EXERCISE TASK. Repeat the listing exactly, from the line containing "county / district: Rabun" down to the line containing "order: Alismatales", both lines included.

(Records from a data source)

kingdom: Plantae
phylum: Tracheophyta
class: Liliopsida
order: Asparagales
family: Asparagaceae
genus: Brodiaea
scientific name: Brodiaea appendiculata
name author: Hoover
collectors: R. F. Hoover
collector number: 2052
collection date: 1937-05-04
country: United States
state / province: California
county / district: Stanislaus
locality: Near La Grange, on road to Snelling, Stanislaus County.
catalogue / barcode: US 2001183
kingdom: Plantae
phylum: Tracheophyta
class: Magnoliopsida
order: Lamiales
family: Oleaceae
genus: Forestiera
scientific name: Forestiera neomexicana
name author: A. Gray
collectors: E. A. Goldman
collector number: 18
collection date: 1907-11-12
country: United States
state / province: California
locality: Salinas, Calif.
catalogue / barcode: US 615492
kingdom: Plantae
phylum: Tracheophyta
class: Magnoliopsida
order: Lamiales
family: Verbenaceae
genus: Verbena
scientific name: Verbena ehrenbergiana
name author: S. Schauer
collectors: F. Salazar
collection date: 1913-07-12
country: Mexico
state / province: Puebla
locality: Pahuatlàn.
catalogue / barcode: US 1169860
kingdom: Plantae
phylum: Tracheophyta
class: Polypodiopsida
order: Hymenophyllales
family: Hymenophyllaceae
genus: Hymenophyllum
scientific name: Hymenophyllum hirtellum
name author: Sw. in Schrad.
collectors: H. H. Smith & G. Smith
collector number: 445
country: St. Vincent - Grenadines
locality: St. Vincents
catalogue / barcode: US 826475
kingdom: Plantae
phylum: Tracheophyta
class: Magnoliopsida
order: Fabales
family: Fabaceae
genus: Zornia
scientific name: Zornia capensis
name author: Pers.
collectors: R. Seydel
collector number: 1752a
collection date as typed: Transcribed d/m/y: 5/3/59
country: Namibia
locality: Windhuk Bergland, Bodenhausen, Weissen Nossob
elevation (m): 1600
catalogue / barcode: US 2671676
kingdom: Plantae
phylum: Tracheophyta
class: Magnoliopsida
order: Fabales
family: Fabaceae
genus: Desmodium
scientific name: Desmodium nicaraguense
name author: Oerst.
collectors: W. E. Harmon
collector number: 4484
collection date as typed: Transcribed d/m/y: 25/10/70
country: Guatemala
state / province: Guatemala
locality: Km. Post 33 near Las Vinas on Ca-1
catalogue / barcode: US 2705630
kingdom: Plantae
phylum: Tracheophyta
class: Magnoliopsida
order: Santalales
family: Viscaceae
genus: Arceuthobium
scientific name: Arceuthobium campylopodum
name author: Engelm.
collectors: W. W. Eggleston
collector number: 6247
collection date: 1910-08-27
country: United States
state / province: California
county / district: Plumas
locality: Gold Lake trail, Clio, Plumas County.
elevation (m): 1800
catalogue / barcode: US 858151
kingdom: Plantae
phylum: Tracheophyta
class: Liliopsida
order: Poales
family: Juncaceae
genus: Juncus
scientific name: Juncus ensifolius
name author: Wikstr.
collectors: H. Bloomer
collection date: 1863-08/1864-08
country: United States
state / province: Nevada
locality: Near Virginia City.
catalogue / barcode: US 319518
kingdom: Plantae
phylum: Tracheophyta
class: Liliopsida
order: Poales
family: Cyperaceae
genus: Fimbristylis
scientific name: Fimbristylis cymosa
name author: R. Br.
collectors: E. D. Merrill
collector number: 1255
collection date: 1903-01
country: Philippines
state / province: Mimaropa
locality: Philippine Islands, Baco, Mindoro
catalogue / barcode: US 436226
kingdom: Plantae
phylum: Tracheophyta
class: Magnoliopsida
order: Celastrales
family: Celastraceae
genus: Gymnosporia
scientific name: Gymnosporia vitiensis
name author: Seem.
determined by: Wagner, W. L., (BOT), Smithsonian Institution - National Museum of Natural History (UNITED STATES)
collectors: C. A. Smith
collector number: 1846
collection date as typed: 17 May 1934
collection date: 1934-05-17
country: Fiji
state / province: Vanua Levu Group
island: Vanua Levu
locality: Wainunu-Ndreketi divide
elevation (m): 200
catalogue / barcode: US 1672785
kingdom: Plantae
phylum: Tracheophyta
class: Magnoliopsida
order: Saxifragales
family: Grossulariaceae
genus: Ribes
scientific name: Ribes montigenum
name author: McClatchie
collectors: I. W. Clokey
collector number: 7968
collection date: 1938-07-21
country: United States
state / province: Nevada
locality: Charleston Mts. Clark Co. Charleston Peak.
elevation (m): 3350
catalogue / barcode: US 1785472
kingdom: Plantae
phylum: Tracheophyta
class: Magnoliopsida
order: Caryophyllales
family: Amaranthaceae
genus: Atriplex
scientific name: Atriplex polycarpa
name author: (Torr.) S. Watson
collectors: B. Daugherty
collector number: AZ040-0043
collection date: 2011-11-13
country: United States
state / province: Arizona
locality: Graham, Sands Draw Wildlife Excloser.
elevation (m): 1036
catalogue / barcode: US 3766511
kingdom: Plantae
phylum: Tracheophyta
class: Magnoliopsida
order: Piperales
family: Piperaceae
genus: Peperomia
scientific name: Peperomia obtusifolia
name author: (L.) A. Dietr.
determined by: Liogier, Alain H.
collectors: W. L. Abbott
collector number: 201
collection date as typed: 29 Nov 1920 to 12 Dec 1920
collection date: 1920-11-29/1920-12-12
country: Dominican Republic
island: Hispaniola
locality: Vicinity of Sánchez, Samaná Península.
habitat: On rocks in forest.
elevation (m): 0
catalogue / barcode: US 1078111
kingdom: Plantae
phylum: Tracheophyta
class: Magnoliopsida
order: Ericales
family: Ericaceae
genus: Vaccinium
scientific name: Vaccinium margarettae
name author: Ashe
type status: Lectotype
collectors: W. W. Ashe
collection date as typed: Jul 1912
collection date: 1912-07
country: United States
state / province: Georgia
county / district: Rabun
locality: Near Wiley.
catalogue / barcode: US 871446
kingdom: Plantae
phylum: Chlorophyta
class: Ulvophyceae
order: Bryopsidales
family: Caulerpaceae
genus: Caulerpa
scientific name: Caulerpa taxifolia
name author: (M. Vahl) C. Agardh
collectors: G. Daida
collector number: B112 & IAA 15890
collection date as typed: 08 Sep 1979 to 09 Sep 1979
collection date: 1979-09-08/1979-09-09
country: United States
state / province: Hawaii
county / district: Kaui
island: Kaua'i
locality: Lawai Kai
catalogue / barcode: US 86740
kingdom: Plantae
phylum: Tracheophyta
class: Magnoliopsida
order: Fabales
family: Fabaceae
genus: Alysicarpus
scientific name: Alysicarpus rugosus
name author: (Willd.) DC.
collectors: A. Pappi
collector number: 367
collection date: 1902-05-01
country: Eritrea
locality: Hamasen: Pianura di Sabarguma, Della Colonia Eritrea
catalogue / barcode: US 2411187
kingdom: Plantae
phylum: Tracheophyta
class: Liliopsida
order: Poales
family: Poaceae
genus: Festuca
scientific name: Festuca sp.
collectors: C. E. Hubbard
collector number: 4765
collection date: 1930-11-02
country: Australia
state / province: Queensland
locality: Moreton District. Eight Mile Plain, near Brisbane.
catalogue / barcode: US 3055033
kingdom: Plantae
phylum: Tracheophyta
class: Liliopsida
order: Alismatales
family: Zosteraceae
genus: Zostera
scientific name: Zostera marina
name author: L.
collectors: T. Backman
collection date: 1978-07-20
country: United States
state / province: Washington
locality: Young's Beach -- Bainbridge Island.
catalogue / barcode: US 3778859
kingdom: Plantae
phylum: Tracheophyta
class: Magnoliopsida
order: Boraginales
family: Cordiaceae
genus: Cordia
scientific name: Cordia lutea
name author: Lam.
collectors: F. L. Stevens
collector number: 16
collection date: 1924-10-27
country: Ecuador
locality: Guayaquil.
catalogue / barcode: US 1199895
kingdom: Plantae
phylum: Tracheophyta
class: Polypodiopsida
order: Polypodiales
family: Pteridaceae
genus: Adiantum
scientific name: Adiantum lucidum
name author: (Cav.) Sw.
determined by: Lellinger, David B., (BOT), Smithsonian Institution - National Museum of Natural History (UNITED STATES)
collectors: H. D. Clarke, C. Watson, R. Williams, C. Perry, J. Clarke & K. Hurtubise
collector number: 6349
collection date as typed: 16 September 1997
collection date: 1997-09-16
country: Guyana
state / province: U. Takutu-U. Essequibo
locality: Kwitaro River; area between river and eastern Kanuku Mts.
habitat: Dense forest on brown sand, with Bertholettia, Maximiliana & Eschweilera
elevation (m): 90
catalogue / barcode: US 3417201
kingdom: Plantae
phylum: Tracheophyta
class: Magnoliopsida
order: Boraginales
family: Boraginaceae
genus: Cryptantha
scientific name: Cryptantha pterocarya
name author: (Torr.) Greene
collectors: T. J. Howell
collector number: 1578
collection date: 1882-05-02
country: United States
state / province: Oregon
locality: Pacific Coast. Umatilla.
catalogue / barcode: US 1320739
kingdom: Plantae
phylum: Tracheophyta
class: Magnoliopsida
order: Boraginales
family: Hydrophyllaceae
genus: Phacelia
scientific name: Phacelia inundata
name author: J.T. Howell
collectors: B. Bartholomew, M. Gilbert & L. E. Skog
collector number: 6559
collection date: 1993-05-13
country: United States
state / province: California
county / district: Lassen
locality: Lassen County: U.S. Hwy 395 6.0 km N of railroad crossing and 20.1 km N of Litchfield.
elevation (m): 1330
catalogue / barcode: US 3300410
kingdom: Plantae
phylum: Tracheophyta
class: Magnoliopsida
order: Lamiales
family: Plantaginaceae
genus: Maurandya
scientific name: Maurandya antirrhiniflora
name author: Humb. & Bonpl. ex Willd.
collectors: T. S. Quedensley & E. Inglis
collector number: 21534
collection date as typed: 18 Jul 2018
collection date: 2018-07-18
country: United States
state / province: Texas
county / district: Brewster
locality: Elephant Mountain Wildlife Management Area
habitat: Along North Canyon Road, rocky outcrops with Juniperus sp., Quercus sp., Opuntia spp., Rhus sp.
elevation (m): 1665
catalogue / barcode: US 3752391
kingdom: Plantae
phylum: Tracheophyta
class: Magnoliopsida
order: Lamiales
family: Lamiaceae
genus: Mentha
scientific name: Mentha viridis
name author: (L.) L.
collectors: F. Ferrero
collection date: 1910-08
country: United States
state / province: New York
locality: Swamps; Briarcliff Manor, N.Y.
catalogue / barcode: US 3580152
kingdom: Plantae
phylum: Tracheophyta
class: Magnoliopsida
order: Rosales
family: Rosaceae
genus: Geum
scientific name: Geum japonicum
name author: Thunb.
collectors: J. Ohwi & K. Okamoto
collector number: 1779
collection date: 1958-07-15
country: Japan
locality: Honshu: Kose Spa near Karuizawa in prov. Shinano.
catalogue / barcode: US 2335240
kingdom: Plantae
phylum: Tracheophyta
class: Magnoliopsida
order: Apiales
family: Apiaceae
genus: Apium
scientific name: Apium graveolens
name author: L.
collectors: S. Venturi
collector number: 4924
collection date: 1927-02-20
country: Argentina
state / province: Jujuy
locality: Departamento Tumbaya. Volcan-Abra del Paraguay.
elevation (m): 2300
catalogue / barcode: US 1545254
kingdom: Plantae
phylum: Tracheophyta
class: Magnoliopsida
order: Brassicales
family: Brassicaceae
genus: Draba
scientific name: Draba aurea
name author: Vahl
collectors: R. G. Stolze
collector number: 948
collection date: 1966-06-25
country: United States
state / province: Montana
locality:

TASK OUTPUT.
county / district: Rabun
locality: Near Wiley.
catalogue / barcode: US 871446
kingdom: Plantae
phylum: Chlorophyta
class: Ulvophyceae
order: Bryopsidales
family: Caulerpaceae
genus: Caulerpa
scientific name: Caulerpa taxifolia
name author: (M. Vahl) C. Agardh
collectors: G. Daida
collector number: B112 & IAA 15890
collection date as typed: 08 Sep 1979 to 09 Sep 1979
collection date: 1979-09-08/1979-09-09
country: United States
state / province: Hawaii
county / district: Kaui
island: Kaua'i
locality: Lawai Kai
catalogue / barcode: US 86740
kingdom: Plantae
phylum: Tracheophyta
class: Magnoliopsida
order: Fabales
family: Fabaceae
genus: Alysicarpus
scientific name: Alysicarpus rugosus
name author: (Willd.) DC.
collectors: A. Pappi
collector number: 367
collection date: 1902-05-01
country: Eritrea
locality: Hamasen: Pianura di Sabarguma, Della Colonia Eritrea
catalogue / barcode: US 2411187
kingdom: Plantae
phylum: Tracheophyta
class: Liliopsida
order: Poales
family: Poaceae
genus: Festuca
scientific name: Festuca sp.
collectors: C. E. Hubbard
collector number: 4765
collection date: 1930-11-02
country: Australia
state / province: Queensland
locality: Moreton District. Eight Mile Plain, near Brisbane.
catalogue / barcode: US 3055033
kingdom: Plantae
phylum: Tracheophyta
class: Liliopsida
order: Alismatales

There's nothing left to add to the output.